Do ponto de vista ético, a seccional paulista da Ordem dos Advogados do Brasil (OAB-SP) considerou válida a divisão dos honorários sucumbenciais entre o advogado e o cliente. Em decisão da 1ª Turma, na 606ª sessão, realizada em agosto, o Tribunal de Ética e Disciplina entendeu que essa negociação é possível. Porém, “é dever do advogado atuar com dignidade e contratar honorários advocatícios que não sejam aviltantes, cujas condutas podem ser reprováveis eticamente”.
Até a reforma trabalhista (Lei nº 13.467, de 2017), os honorários de sucumbência eram previstos apenas para a esfera cível. O artigo 791-A da Consolidação das Leis do Trabalho (CLT) passou a prever que são devidos os honorários sucumbenciais, inclusive ao advogado que atue em causa própria, “fixados entre o mínimo de 5% e o máximo de 15% sobre o valor que resultar da liquidação da sentença, do proveito econômico obtido ou, não sendo possível mensurá-lo, sobre o valor atualizado da causa”. A medida foi incluída como forma de coibir “aventura jurídicas”.
A divisão com os departamentos jurídicos, porém, não parece, ao menos por enquanto, que será a praxe do mercado. O advogado Marcello Della Monica, do Demarest Advogados, afirma que o artigo 23 do Estatuto da Advocacia (Lei nº 8906, de 1994) é claro no sentido de que os honorários de sucumbência pertencem ao advogado que atua na causa.
Para Della Mônica, tudo dependerá também do tipo de contrato. A maioria dos grandes escritórios estabelece em contrato que o processo será outorgado exclusivamente ao advogado da banca. “Nesses casos, não haveria discussões em relação a quem pertencem esses honorários”, diz. Já nas situações em que há o substabelecimento e iguais poderes para o advogado externo e interno, poderia, segundo ele, haver esse questionamento em relação aos honorários.
“Apesar de ser um direito que se pode transacionar entre escritórios e departamentos jurídicos, o que deve nortear essa discussão é quem de fato está atuando no processo”, afirma Della Mônica. Para ele, esses honorários são do advogado contratado porque caberá a ele fazer as petições, comparecer às audiências e fazer sustentações orais.

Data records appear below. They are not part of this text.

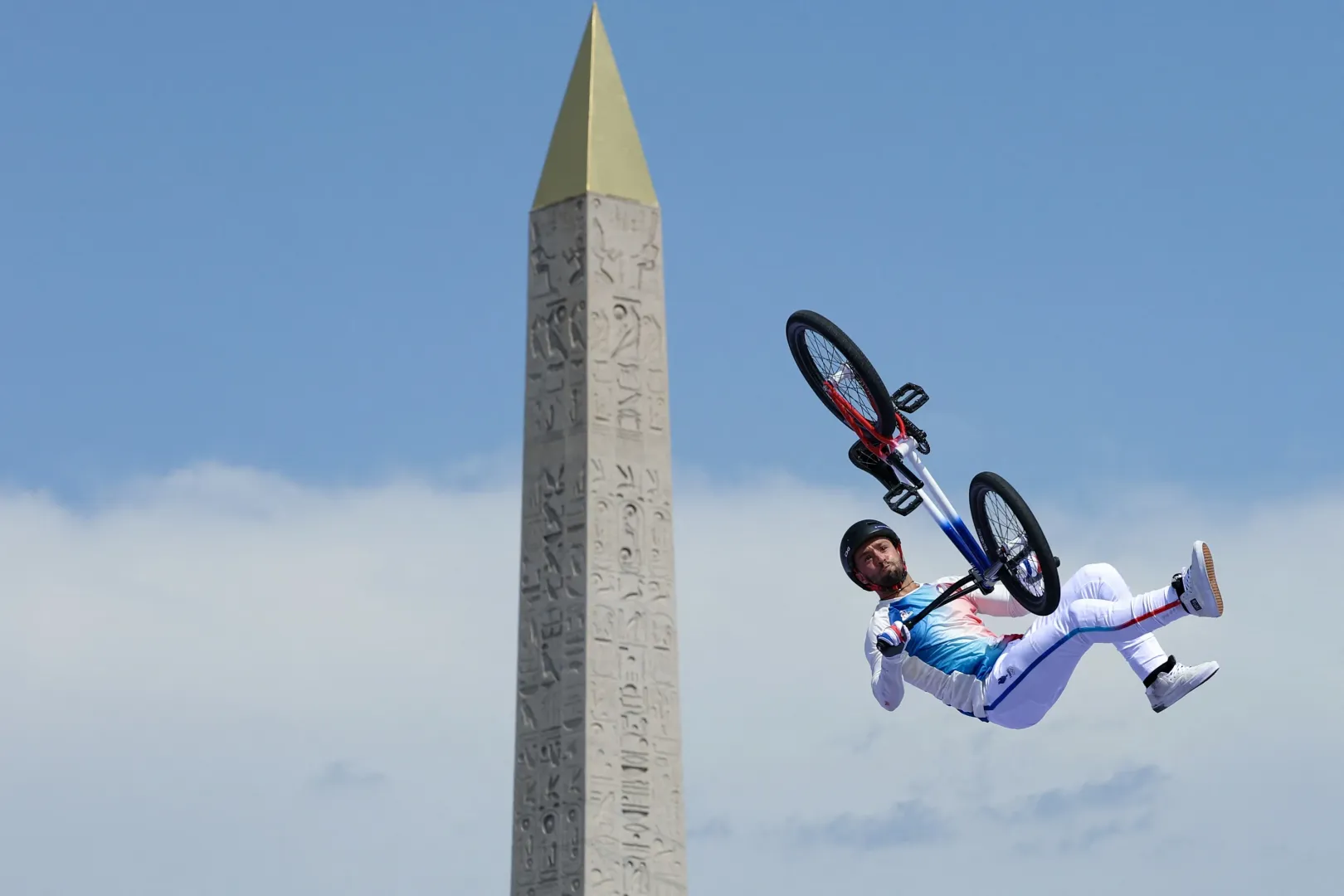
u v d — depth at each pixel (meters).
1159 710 24.45
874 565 25.88
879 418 25.11
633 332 20.94
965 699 25.44
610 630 20.25
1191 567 23.83
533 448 20.81
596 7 21.86
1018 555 24.53
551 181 21.30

No caso do Demarest, segundo o advogado, a banca é contratada para conduzir assuntos estratégicos. “Somos contratados pela nossa expertise, todo o esforço e desenvolvimento da tese é em grande parte do escritório, apesar da colaboração preciosa dos clientes”, diz Della Mônica.
O advogado Maurício Pessoa, do Pessoa Advogados, também concorda que os honorários são do escritório. “Essa é uma situação nova na Justiça do Trabalho mas não na área cível, na qual já está consolidado que quem deve receber esses honorários é o advogado do escritório. Até porque é o que está previsto em lei”, afirma. De acordo com ele, o escritório ainda não teve nenhuma solicitação de cliente para a divisão dos valores que forem recebidos.

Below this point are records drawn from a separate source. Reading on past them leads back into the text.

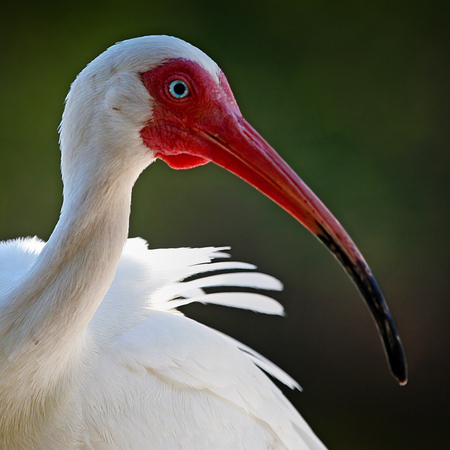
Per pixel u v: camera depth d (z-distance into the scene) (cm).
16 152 1344
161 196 1292
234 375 573
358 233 1277
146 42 446
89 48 1462
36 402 460
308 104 1420
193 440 538
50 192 1320
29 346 439
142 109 446
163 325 553
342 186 1330
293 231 1242
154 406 525
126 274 570
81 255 439
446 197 1320
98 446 506
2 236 1269
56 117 1391
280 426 597
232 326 1141
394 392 1114
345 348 1148
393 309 1208
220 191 1289
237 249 1248
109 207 443
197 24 1487
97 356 511
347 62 1467
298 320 1173
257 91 1434
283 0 1509
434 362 1156
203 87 451
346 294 1185
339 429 1079
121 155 445
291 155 1366
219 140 460
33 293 436
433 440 1078
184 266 613
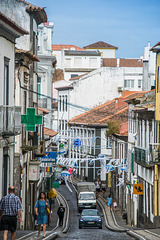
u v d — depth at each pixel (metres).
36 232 26.38
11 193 17.84
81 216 44.66
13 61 27.11
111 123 66.00
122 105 81.62
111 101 91.56
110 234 31.59
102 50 136.12
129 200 52.06
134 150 47.88
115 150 67.62
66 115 99.12
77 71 120.31
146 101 44.66
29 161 38.38
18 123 25.72
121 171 60.00
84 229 42.47
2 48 24.36
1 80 24.14
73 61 122.44
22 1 37.88
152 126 41.84
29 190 38.59
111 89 96.12
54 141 64.00
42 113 49.50
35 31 41.19
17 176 32.59
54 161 45.72
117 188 64.50
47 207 24.08
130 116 56.06
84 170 86.62
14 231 17.77
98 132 79.75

Essa situação também não chegou a ser concretamente analisada no Azevedo Sette Advogados, mas o sócio Paulo Ciari de Almeida Filho afirma que os honorários são um direito do advogado do escritório. Para ele, eventual reivindicação de valores pelos departamentos jurídicos poderia gerar um efeito cascata. Provavelmente, o que ocorreria, acrescenta, seria um aumento dos honorários pro labore – pagos na prestação do serviço ou por hora trabalhada, por mês ou valor fixo. “Essa compensação teria que vir de outro lugar”, diz.
A head jurídica e de relações governamentais da Cabify, Juliana Minorello, entende, porém, que os advogados internos das companhias também devem ganhar uma porcentagem dos honorários, na medida em que a própria OAB já admitiu essa possibilidade. “Quer queira, quer não, o que existe é uma parceria com os escritórios de advocacia”, diz. Para ela, “por mais que exista a contratação externa, as diretrizes do processo vêm do jurídico interno”.
Juliana afirma que ainda é necessário analisar quais seriam as porcentagens ideais para cada um. Em geral, segundo ela, tem-se negociado 30% para o departamento jurídico e 70% para o escritório. Por questões de compliance, as empresas ainda precisam avaliar como poderiam ser feitas essas repartições: se os advogados externos repassariam esses valores, descontariam da fatura ou se haveria um saque pelo jurídico por meio de um alvará.
Essa possibilidade de divisão dos ganhos, segundo Juliana, trouxe um incentivo a mais para que os departamentos jurídicos desenvolvam com mais eficiência o seu trabalho.
Head do departamento jurídico da Apsen Farmacêutica, Harley Ferreira Cerqueira lembra que os departamentos jurídicos são responsáveis por parte da defesa. São os advogados internos, acrescenta, que levantam toda a documentação necessária e apresentam os fatos e as teses para que o escritório terceirizado possa redigir as peças.